» **Exercise passage**
=== Section Start ===

CardioSource WorldNews October 2015 | Page 47
Data
Animal Data
ENTRESTO treatment during organogenesis resulted in increased embryo-fetal lethality in rats at doses
≥ 49 mg sacubitril/51 mg valsartan/kg/day (≤ 0.14 [LBQ657, the active metabolite] and 1.5 [valsartan]fold the maximum recommended human dose [MRHD] of 97/103 mg twice-daily on the basis of the area
under the plasma drug concentration-time curve [AUC]) and rabbits at doses ≥ 5 mg sacubitril/5 mg
valsartan/kg/day (4-fold and 0.06-fold the MRHD on the basis of valsartan and LBQ657 AUC, respectively). ENTRESTO is teratogenic based on a low incidence of fetal hydrocephaly, associated with maternally toxic doses, which was observed in rabbits at an ENTRESTO dose of ≥ 5 mg sacubitril/5 mg
valsartan/kg/day. The adverse embryo-fetal effects of ENTRESTO are attributed to the angiotensin receptor antagonist activity.

=== Section End ===

» **Work to complete**
Please output the ENTRESTO passage word for word, from "CardioSource WorldNews October" up to and including "receptor antagonist activity.". The records after the ENTRESTO passage are separate material.

» **Provided records**

=== Section Start ===

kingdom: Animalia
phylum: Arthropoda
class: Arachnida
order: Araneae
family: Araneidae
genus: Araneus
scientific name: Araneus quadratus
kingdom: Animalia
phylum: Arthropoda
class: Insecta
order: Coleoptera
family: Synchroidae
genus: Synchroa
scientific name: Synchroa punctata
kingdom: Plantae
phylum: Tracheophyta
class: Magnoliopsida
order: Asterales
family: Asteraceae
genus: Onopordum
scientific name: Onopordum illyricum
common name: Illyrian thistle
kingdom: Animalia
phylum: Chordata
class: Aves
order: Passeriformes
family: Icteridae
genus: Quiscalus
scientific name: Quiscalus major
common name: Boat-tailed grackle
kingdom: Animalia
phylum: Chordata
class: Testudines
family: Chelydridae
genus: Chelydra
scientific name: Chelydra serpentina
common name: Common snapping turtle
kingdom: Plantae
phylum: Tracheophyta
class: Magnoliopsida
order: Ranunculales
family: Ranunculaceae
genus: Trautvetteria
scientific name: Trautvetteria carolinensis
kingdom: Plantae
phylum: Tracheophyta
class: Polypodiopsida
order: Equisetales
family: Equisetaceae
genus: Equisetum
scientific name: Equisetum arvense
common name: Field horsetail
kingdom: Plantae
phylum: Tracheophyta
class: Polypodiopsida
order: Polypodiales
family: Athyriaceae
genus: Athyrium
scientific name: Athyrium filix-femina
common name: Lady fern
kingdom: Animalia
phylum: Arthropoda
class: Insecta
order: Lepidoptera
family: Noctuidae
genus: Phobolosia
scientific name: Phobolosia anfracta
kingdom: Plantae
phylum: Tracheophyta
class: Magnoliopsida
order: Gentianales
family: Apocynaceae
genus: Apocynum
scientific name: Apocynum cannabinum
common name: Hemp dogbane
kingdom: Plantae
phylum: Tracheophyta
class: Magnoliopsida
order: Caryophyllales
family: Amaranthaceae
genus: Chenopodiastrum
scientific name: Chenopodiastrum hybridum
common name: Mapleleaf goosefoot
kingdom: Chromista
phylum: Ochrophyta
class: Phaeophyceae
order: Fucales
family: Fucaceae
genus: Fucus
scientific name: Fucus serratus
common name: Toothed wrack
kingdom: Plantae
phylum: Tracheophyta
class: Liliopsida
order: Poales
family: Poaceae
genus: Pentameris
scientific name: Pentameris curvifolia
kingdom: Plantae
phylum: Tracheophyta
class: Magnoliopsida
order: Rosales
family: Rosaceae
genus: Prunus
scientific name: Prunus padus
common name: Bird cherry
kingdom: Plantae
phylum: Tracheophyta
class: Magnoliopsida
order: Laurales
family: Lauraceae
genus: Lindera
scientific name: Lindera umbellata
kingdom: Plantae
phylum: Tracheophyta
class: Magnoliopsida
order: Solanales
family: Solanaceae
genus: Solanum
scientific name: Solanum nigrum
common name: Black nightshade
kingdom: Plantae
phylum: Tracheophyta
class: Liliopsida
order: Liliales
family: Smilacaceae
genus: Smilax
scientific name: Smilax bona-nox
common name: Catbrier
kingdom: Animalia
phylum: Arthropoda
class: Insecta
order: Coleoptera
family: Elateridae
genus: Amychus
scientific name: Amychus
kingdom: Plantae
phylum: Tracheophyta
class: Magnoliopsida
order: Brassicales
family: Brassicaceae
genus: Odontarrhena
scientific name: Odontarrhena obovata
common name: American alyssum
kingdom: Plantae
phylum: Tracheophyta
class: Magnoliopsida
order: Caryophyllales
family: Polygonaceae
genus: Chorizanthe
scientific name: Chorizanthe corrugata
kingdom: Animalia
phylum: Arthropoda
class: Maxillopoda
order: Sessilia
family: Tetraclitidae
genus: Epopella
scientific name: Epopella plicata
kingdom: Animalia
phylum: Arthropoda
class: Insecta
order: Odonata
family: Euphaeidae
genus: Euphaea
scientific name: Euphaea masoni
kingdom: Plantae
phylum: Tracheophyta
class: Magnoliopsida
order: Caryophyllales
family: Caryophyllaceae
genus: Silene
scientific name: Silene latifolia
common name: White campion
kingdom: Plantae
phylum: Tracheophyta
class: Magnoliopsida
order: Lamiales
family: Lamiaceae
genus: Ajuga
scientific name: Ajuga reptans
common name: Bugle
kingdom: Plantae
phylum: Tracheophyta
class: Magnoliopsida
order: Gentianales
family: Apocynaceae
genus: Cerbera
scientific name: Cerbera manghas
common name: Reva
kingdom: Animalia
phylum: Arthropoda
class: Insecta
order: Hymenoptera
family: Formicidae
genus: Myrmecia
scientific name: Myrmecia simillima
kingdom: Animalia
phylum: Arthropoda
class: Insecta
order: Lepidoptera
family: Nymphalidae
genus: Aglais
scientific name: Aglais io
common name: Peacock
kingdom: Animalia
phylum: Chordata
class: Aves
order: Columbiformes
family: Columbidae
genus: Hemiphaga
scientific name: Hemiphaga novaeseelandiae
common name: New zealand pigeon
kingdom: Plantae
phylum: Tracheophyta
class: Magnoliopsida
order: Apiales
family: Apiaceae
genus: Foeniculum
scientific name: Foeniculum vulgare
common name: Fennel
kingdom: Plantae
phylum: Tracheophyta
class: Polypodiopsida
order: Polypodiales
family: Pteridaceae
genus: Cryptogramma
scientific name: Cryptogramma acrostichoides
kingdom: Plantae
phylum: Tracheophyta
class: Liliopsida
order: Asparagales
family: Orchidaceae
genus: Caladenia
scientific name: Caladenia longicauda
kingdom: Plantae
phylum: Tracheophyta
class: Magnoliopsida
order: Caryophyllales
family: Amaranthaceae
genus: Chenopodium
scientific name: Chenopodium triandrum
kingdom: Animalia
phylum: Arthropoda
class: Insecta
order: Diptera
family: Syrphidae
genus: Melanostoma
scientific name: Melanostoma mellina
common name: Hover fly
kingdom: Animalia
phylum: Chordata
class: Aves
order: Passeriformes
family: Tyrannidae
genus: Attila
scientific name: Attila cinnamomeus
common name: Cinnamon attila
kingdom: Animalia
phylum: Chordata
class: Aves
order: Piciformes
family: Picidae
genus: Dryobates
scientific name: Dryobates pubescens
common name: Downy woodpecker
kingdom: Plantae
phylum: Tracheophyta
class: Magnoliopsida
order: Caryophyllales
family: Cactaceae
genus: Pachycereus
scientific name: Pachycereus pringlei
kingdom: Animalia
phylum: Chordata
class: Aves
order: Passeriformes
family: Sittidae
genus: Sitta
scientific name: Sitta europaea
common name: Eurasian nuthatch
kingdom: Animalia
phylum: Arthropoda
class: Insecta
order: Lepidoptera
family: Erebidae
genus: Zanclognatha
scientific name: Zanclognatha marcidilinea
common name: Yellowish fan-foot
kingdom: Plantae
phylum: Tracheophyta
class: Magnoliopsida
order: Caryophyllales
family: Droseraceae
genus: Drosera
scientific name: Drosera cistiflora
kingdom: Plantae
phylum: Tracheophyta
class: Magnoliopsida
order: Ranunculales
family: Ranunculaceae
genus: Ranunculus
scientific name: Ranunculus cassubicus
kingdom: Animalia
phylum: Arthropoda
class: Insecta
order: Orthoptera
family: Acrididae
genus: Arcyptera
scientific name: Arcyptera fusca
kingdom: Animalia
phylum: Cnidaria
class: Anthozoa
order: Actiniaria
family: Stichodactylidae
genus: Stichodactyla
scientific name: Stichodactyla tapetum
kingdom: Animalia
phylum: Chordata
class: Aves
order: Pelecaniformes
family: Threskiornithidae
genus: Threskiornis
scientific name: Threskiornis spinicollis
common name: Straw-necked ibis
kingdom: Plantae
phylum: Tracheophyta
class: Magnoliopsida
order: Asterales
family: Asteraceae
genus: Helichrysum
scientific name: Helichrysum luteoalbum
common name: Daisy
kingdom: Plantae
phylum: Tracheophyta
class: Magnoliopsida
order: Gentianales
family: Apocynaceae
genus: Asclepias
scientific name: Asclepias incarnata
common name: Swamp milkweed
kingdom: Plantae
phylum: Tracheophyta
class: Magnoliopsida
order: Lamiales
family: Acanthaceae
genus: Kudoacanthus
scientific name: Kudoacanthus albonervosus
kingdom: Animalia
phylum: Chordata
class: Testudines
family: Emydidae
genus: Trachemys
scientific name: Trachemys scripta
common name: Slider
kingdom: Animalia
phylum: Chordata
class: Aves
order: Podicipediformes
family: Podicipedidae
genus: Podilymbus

=== Section End ===

» **Expected answer**
CardioSource WorldNews October 2015 | Page 47
Data
Animal Data
ENTRESTO treatment during organogenesis resulted in increased embryo-fetal lethality in rats at doses
≥ 49 mg sacubitril/51 mg valsartan/kg/day (≤ 0.14 [LBQ657, the active metabolite] and 1.5 [valsartan]fold the maximum recommended human dose [MRHD] of 97/103 mg twice-daily on the basis of the area
under the plasma drug concentration-time curve [AUC]) and rabbits at doses ≥ 5 mg sacubitril/5 mg
valsartan/kg/day (4-fold and 0.06-fold the MRHD on the basis of valsartan and LBQ657 AUC, respectively). ENTRESTO is teratogenic based on a low incidence of fetal hydrocephaly, associated with maternally toxic doses, which was observed in rabbits at an ENTRESTO dose of ≥ 5 mg sacubitril/5 mg
valsartan/kg/day. The adverse embryo-fetal effects of ENTRESTO are attributed to the angiotensin receptor antagonist activity.